Incidemment, SoftBank a également dû reprendre du gaz plus tôt, après avoir perdu des milliards en 2019 sur un investissement dans la société de coworking WeWork et des résultats décevants d’Uber.

Sa conclusion de cette humilité: La prudence est recommandée, même maintenant que certaines valeurs technologiques sont bon marché. “Cela semble être le moment idéal pour investir, car le marché boursier a tellement chuté. Et je ressens l’envie de le faire, mais si je cède à cela, nous pourrions recevoir un coup irréversible.

Coupes

SoftBank a déjà commencé à freiner son propre appétit d’achat.

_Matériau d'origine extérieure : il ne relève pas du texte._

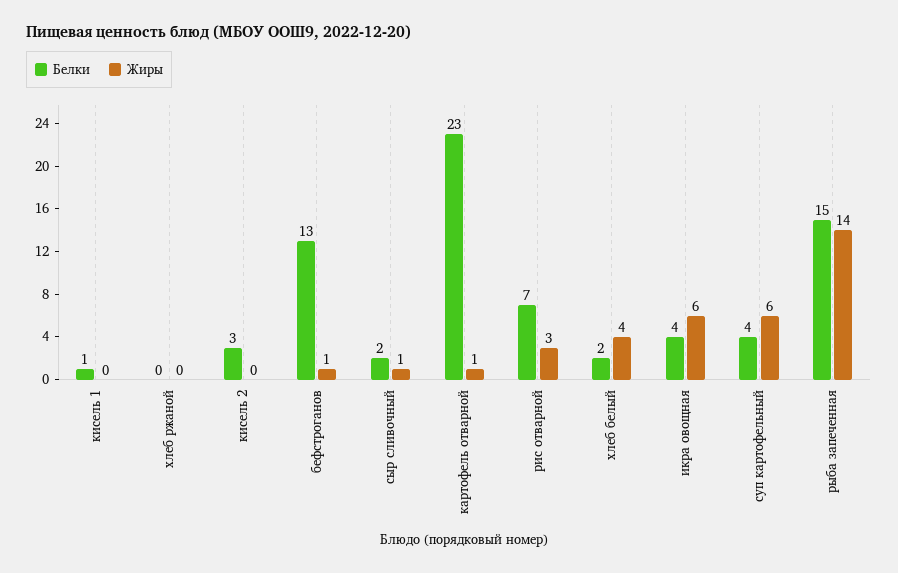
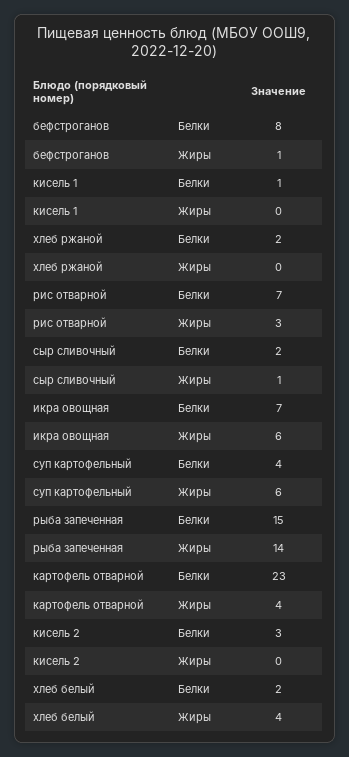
Белки, хлеб ржаной: 0 -> 2
Белки, бефстроганов: 13 -> 8
Жиры, картофель отварной: 1 -> 4
Белки, икра овощная: 4 -> 7

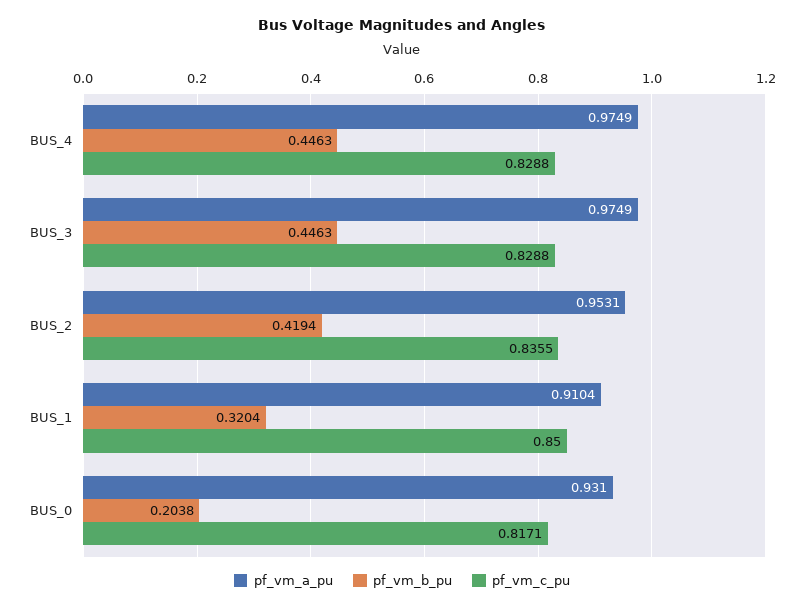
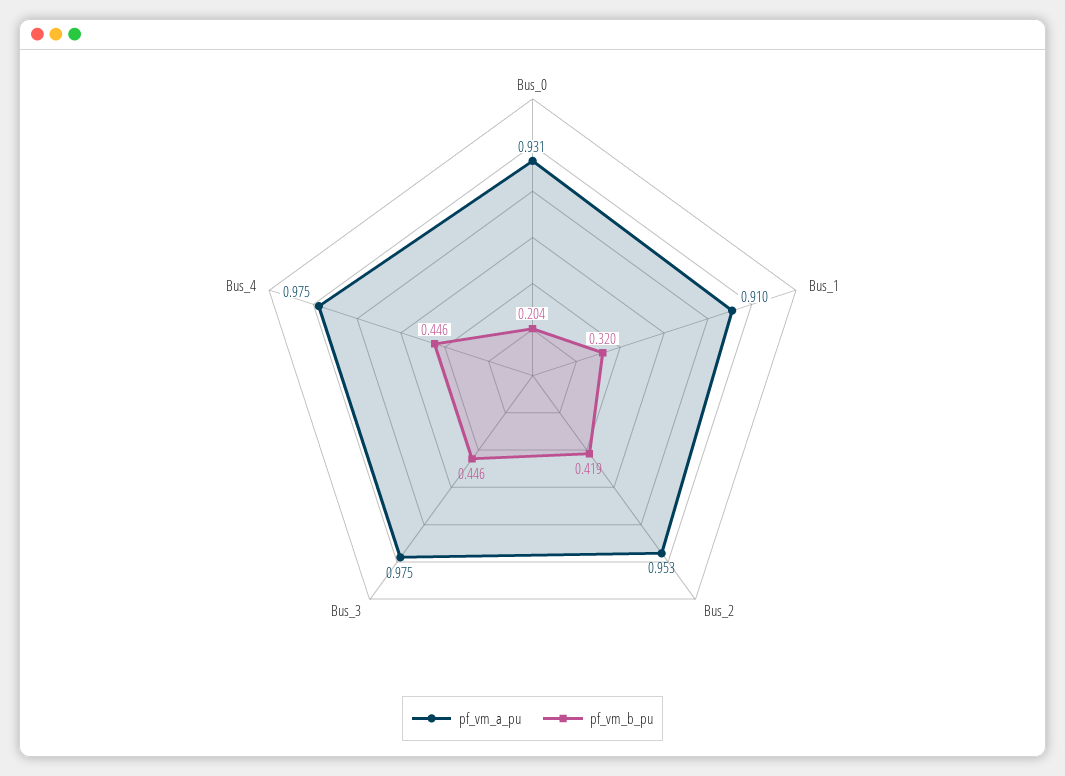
pf_vm_c_pu, BUS_4: 0.8288 -> none
pf_vm_c_pu, BUS_3: 0.8288 -> none
pf_vm_c_pu, BUS_2: 0.8355 -> none
pf_vm_c_pu, BUS_1: 0.85 -> none
pf_vm_c_pu, BUS_0: 0.8171 -> none

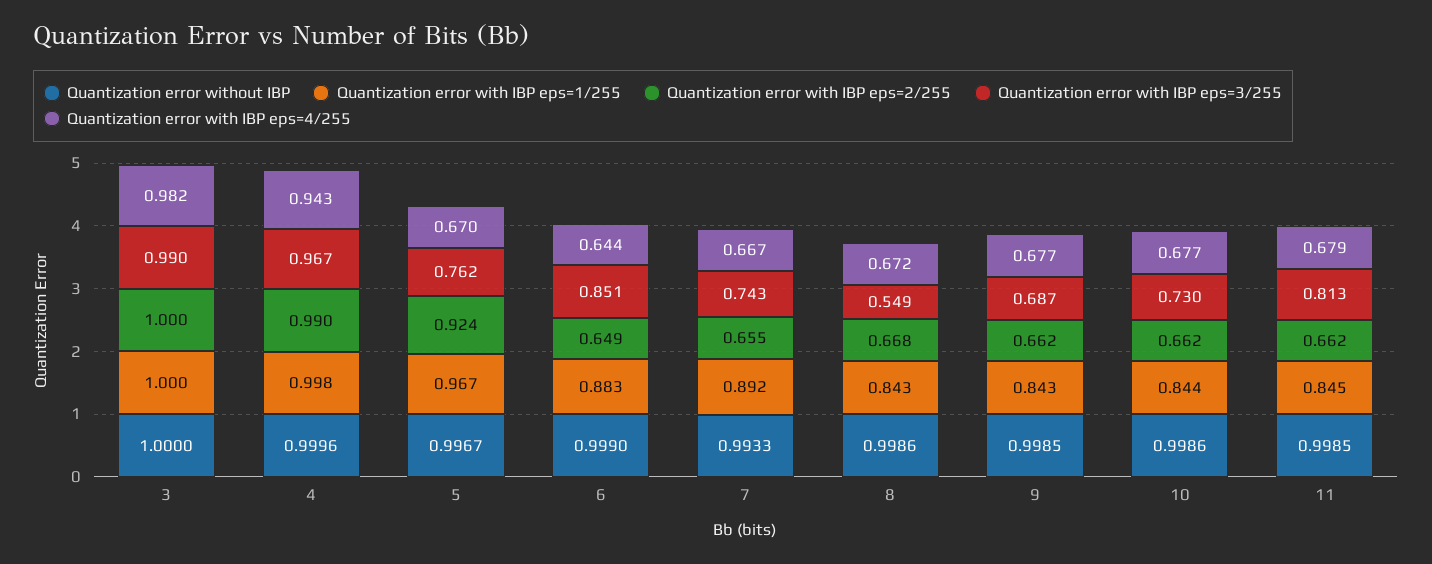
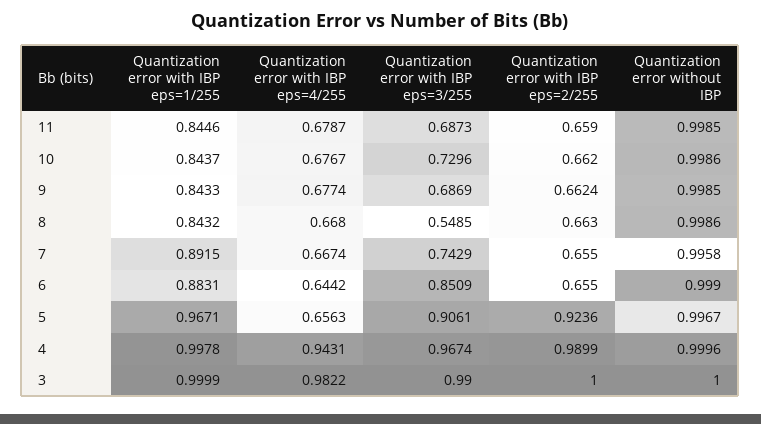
Quantization error with IBP eps=3/255, 5: 0.762 -> 0.9061
Quantization error with IBP eps=4/255, 5: 0.67 -> 0.6563
Quantization error with IBP eps=2/255, 6: 0.649 -> 0.655
Quantization error without IBP, 7: 0.9933 -> 0.9958
Quantization error with IBP eps=2/255, 8: 0.668 -> 0.663
Quantization error with IBP eps=4/255, 8: 0.672 -> 0.668
Quantization error with IBP eps=2/255, 11: 0.662 -> 0.659
Quantization error with IBP eps=3/255, 11: 0.813 -> 0.6873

Le fonds principal de SoftBank, Vision Fund, a réalisé 600 millions de dollars de nouveaux investissements au cours du trimestre, contre plus de 20 milliards de dollars à la même période un an plus tôt.

SoftBank, a déclaré Son, s’engage également dans des mesures d’austérité pour réduire les coûts de ses deux principaux fonds, Vision Fund et Vision Fund 2. Aucun département ne sera ignoré, a averti le directeur général.

SoftBank lui-même n’est pas en danger pour le moment, pense Son. La récente réduction de sa participation dans le géant chinois du web Alibaba a renforcé la position de trésorerie de SoftBank, a-t-il déclaré. La vente, cette année, d’environ un tiers de ses parts dans Alibaba a rapporté à SoftBank 22 milliards de dollars, ainsi signalé Le Financial Times récemment. Alibaba a été l’un des investissements (très) réussis de Son.

SoftBank, qui est également cotée en bourse, n’a pas encore beaucoup souffert de la contre-performance. Au cours de l’action, l’action SoftBank est à peine 5% plus élevée qu’au début de cette année. Et lundi, Sons mea culpa a semblé rassurer quelque peu les investisseurs : l’action a clôturé en hausse de 0,7 % à Tokyo.